**SHORT TASK**
List every line below that contains the word "type". Case counts, so only lines with a case-sensitive match qualify.

[Items from a dataset]

□ □ □ □

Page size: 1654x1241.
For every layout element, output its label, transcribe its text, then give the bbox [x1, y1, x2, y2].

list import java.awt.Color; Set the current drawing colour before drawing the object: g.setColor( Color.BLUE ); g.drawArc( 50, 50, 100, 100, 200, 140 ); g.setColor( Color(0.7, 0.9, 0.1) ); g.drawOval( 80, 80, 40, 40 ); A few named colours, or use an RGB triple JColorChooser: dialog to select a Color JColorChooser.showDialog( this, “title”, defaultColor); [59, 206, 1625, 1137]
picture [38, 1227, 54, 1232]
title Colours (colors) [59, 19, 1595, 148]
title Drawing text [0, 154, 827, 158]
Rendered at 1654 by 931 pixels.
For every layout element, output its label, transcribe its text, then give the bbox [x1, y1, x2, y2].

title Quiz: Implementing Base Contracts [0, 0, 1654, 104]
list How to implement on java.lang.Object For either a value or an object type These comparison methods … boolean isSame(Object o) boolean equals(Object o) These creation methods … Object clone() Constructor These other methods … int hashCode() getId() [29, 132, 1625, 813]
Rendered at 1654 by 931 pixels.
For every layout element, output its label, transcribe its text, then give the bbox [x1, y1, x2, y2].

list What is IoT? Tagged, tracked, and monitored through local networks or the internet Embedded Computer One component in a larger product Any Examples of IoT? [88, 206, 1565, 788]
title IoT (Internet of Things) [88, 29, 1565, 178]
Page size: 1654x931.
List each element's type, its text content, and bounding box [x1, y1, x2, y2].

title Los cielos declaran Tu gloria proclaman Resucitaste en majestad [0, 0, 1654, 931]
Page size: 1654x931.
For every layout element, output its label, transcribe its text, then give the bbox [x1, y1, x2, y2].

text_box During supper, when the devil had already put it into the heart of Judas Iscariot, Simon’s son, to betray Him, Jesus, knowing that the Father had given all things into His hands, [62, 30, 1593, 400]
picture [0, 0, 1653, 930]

□ □ □ □

**FINISHED EXERCISE**
list How to implement on java.lang.Object For either a value or an object type These comparison methods … boolean isSame(Object o) boolean equals(Object o) These creation methods … Object clone() Constructor These other methods … int hashCode() getId() [29, 132, 1625, 813]
List each element's type, its text content, and bounding box [x1, y1, x2, y2].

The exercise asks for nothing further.